** start TEXT SECTION **

Whether it is because of shows like CSI or Law and Order, the concept of bail is commonly understood in our society as an amount of money that is necessary before someone can be released from incarceration pending trial. The reality of bail is that while an accused is innocent until proven guilty, they are incarcerated unless they can afford not to be. In a traditional bail system, freedom is dependent on finances, and that inherent unfairness between those who can afford freedom and those who cannot is at the forefront of the changes made under the Criminal Justice Reform Act. We applaud these changes. We support a pretrial system where money no longer determines liberty. We are also cognizant of issues that these changes may have created.

What is Bail Reform?

In 2014, New Jersey citizens voted on amending our Constitution to allow the courts to order pretrial detention of a person in a criminal case. The referendum passed with 61.8 percent of the vote, and the Criminal Justice Reform Act (commonly referred to as “Bail Reform”), became law on Jan. 1, 2017. Bail Reform was not just a few additions and removals to an old system of bail, it was a complete undoing of it. Young lawyers practicing criminal law were placed on equal footing with the most seasoned attorneys, because everyone found themselves in the same uncharted waters. Now, instead of bail being imposed, the prosecution can file a motion to keep defendants detained pending trial. At this pretrial detention motion, the court must be convinced by clear and convincing evidence that detention is necessary because the defendant is either a danger to the victim/community, a flight risk, or may obstruct the criminal process. If not convinced, the court may release the defendant with certain conditions, or even just on his own recognizance. While bail may be a condition of release, it has been rendered nearly obsolete with courts preferring to utilize conditions such as reporting or electronic monitoring. If the court does grant a detention motion then, rich or poor, the defendant will be incarcerated pending the disposition of his case. The prosecution then has 90 days to indict the case, and 180 days to bring it to trial, absent several categories of excludable time.

Bail Reform in Action

For young lawyers practicing criminal law, these changes have only benefited them. Under the old system, the attorney could argue successfully for a lower bail, but the burden would still be on the client to raise money to afford it. Now, if the attorney convinces the court that their client is not a danger, a flight risk, or will obstruct the criminal process, then that client is let out of jail. We note that after one year in action, Bail Reform has reduced the jail population by 20 percent. The young attorney can now turn toward their client, and oftentimes the client’s family, and explain to them how soon they will be home, rather than how soon they need to put up their home as collateral for bail.

** end TEXT SECTION **

◆ **WRITTEN EXERCISE A**: Please copy out the listing word for word, starting at the line containing "pink line: moved 3 px right, 3 px down" and ending at the final line of the listing, and leave the pictures out.

** start SUPPLIED DATA **

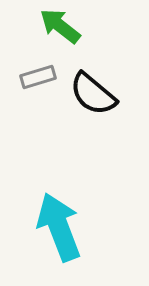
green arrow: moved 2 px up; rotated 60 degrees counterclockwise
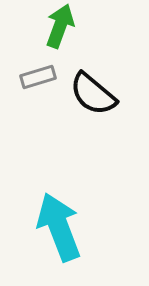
green arrow: rotated 72 degrees clockwise
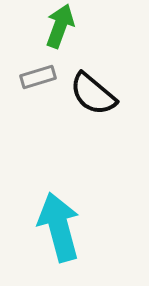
cyan arrow: rotated 6 degrees clockwise
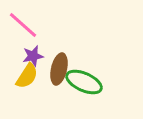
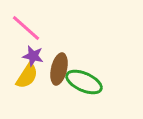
pink line: moved 3 px right, 3 px down
purple star: rotated 25 degrees clockwise
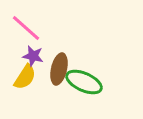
yellow semicircle: moved 2 px left, 1 px down
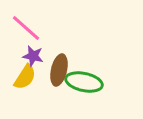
brown ellipse: moved 1 px down
green ellipse: rotated 12 degrees counterclockwise
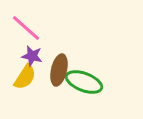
purple star: moved 1 px left
green ellipse: rotated 9 degrees clockwise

** end SUPPLIED DATA **

◆ **WRITTEN EXERCISE B**: List the grounds on which, according to the bail reform text, a court may find pretrial detention necessary.

◆ **OUTPUT A**:
pink line: moved 3 px right, 3 px down
purple star: rotated 25 degrees clockwise
yellow semicircle: moved 2 px left, 1 px down
brown ellipse: moved 1 px down
green ellipse: rotated 12 degrees counterclockwise
purple star: moved 1 px left
green ellipse: rotated 9 degrees clockwise

◆ **OUTPUT B**:
- The defendant is a danger to the victim/community.
- The defendant is a flight risk.
- The defendant may obstruct the criminal process.